(Collected data)
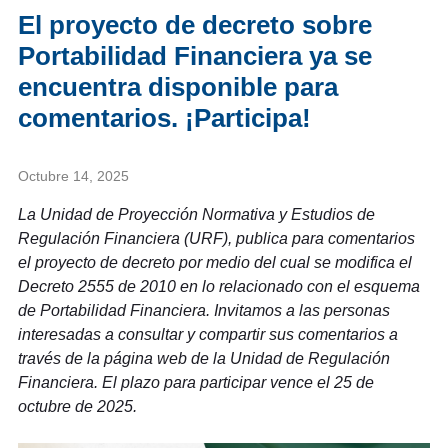
El proyecto de decreto sobre
Portabilidad Financiera ya se
encuentra disponible para
comentarios. ¡Participa!
Octubre 14, 2025
La Unidad de Proyección Normativa y Estudios de
Regulación Financiera (URF), publica para comentarios
el proyecto de decreto por medio del cual se modifica el
Decreto 2555 de 2010 en lo relacionado con el esquema
de Portabilidad Financiera. Invitamos a las personas
interesadas a consultar y compartir sus comentarios a
través de la página web de la Unidad de Regulación
Financiera. El plazo para participar vence el 25 de
octubre de 2025.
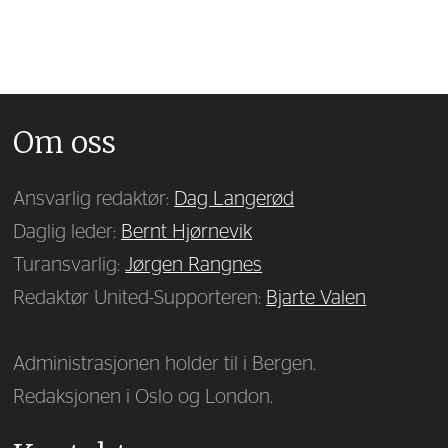
Om oss
Ansvarlig redaktør:
Dag Langerød
Daglig leder:
Bernt Hjørnevik
Turansvarlig:
Jørgen Rangnes
Redaktør United-Supporteren:
Bjarte Valen
Administrasjonen holder til i Bergen.
Redaksjonen i Oslo og London.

Activity: Pictures aside, retype the entries above exactly as they are.

Response:
El proyecto de decreto sobre
Portabilidad Financiera ya se
encuentra disponible para
comentarios. ¡Participa!
Octubre 14, 2025
La Unidad de Proyección Normativa y Estudios de
Regulación Financiera (URF), publica para comentarios
el proyecto de decreto por medio del cual se modifica el
Decreto 2555 de 2010 en lo relacionado con el esquema
de Portabilidad Financiera. Invitamos a las personas
interesadas a consultar y compartir sus comentarios a
través de la página web de la Unidad de Regulación
Financiera. El plazo para participar vence el 25 de
octubre de 2025.
Om oss
Ansvarlig redaktør:
Dag Langerød
Daglig leder:
Bernt Hjørnevik
Turansvarlig:
Jørgen Rangnes
Redaktør United-Supporteren:
Bjarte Valen
Administrasjonen holder til i Bergen.
Redaksjonen i Oslo og London.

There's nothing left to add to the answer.